▸ **Task objective**: From the listing below, pull out all lines with "could" in them.

▸ **Exercise materials**:
BEGIN

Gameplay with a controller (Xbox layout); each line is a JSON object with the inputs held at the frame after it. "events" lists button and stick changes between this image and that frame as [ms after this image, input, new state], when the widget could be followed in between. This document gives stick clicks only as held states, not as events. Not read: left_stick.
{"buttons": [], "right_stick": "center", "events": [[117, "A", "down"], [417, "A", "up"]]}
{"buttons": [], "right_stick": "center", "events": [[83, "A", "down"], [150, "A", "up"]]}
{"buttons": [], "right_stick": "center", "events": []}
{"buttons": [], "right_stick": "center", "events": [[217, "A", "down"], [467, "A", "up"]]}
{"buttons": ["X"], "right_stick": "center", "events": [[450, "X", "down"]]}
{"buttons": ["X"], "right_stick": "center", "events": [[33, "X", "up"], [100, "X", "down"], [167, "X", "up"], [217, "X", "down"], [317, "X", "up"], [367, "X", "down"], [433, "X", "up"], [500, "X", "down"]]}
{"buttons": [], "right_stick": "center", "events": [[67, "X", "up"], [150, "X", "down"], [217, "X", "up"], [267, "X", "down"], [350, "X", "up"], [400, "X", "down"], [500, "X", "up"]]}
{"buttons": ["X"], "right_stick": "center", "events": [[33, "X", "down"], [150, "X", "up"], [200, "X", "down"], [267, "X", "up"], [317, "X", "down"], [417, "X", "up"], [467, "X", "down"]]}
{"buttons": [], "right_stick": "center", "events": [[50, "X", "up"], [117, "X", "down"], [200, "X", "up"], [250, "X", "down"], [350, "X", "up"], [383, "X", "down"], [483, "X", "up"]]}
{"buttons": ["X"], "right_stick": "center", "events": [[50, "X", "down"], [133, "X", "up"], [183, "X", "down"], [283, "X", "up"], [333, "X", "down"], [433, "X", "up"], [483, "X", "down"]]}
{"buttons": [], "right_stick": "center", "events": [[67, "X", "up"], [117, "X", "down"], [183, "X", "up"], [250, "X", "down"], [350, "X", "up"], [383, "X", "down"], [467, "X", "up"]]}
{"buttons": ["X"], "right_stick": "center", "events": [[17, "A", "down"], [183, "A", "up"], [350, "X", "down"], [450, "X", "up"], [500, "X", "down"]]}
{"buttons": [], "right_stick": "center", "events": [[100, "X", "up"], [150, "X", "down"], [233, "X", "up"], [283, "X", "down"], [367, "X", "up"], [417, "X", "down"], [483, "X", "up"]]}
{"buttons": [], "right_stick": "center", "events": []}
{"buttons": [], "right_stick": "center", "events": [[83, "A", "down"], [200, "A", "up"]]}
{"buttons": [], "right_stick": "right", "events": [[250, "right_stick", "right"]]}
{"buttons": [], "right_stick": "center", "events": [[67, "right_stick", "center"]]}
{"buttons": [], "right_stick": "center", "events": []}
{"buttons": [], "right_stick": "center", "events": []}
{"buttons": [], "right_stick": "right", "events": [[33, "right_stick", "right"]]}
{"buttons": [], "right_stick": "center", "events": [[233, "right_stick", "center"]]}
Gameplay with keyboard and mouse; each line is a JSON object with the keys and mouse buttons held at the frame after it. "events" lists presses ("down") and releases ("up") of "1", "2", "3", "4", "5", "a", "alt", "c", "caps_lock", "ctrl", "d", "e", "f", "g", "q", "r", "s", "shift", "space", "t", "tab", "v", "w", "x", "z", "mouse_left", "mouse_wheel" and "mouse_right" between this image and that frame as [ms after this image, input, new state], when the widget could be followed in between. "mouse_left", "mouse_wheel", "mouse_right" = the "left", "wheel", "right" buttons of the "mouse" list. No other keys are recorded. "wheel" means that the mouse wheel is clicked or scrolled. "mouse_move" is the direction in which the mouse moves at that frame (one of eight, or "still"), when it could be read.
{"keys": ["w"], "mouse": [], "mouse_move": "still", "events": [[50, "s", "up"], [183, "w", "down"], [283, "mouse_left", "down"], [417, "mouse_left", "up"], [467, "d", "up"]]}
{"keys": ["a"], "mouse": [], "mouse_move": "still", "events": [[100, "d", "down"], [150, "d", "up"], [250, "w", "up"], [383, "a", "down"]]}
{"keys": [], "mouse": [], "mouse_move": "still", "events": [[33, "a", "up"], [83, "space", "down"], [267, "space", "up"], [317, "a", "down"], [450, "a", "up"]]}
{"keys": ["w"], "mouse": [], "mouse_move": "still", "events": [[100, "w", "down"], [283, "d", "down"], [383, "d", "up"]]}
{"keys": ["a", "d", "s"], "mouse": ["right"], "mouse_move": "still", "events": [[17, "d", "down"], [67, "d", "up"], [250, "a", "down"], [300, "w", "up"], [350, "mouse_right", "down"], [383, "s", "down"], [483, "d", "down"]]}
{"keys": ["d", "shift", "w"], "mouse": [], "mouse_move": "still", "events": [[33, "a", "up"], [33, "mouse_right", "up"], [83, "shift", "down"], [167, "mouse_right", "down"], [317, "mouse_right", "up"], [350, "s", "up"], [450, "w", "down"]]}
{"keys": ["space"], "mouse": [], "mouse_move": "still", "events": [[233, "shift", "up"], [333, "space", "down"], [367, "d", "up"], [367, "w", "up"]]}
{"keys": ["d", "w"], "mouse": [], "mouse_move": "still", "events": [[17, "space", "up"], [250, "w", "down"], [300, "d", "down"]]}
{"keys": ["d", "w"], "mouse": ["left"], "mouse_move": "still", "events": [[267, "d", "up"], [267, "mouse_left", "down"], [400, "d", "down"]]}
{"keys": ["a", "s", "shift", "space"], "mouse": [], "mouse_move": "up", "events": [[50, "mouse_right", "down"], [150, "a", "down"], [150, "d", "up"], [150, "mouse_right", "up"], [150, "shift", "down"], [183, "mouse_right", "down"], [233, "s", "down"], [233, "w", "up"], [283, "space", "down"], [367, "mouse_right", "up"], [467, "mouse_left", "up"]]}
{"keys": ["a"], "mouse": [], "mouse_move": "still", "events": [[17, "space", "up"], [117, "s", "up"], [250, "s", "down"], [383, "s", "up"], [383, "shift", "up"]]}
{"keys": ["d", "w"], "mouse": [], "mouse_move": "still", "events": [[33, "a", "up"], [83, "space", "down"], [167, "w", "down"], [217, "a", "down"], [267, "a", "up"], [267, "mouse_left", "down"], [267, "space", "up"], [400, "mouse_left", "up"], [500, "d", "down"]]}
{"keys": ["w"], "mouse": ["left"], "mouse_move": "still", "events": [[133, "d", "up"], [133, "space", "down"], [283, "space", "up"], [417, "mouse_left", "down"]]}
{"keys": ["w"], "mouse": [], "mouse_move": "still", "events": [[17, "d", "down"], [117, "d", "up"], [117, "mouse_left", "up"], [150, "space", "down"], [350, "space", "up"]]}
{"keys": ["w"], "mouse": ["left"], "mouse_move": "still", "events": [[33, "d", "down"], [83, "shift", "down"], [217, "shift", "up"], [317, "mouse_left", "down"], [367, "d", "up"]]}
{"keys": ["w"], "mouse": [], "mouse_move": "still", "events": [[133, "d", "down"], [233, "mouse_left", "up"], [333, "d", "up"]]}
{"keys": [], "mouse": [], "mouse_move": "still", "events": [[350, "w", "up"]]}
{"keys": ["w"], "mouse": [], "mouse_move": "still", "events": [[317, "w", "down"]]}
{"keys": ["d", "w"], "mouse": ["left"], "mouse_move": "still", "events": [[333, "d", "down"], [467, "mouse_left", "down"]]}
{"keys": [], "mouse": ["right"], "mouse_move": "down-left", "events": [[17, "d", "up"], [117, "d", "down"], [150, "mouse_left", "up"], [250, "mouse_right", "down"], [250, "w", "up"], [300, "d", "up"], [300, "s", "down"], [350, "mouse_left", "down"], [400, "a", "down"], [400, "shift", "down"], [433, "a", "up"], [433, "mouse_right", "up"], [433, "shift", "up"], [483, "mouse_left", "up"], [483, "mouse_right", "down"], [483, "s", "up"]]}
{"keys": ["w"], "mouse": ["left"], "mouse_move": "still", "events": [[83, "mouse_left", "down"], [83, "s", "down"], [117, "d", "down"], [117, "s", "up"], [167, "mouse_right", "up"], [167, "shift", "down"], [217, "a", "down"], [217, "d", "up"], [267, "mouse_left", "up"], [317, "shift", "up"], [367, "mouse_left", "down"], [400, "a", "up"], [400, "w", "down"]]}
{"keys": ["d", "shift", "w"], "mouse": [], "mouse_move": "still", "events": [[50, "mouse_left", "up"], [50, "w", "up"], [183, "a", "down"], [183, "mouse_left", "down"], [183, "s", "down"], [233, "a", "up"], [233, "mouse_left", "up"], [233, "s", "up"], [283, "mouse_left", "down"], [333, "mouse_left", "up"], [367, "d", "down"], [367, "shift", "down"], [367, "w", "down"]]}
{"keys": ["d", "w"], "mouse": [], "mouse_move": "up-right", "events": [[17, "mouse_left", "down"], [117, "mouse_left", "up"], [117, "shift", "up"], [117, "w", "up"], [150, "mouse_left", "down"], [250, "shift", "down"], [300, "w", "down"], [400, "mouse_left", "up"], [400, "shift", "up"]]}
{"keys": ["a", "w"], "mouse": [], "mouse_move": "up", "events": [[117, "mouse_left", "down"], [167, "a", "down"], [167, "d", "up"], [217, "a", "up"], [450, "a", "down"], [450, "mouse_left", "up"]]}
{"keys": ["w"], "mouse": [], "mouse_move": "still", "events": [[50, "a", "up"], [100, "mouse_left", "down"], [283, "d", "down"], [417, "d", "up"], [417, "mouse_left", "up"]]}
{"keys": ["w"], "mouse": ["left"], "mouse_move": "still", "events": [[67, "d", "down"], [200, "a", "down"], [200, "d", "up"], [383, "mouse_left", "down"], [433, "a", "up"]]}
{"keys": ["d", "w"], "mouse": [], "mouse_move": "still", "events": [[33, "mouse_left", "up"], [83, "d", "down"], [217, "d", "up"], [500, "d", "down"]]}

END

▸ **Solution below**:
Gameplay with a controller (Xbox layout); each line is a JSON object with the inputs held at the frame after it. "events" lists button and stick changes between this image and that frame as [ms after this image, input, new state], when the widget could be followed in between. This document gives stick clicks only as held states, not as events. Not read: left_stick.
Gameplay with keyboard and mouse; each line is a JSON object with the keys and mouse buttons held at the frame after it. "events" lists presses ("down") and releases ("up") of "1", "2", "3", "4", "5", "a", "alt", "c", "caps_lock", "ctrl", "d", "e", "f", "g", "q", "r", "s", "shift", "space", "t", "tab", "v", "w", "x", "z", "mouse_left", "mouse_wheel" and "mouse_right" between this image and that frame as [ms after this image, input, new state], when the widget could be followed in between. "mouse_left", "mouse_wheel", "mouse_right" = the "left", "wheel", "right" buttons of the "mouse" list. No other keys are recorded. "wheel" means that the mouse wheel is clicked or scrolled. "mouse_move" is the direction in which the mouse moves at that frame (one of eight, or "still"), when it could be read.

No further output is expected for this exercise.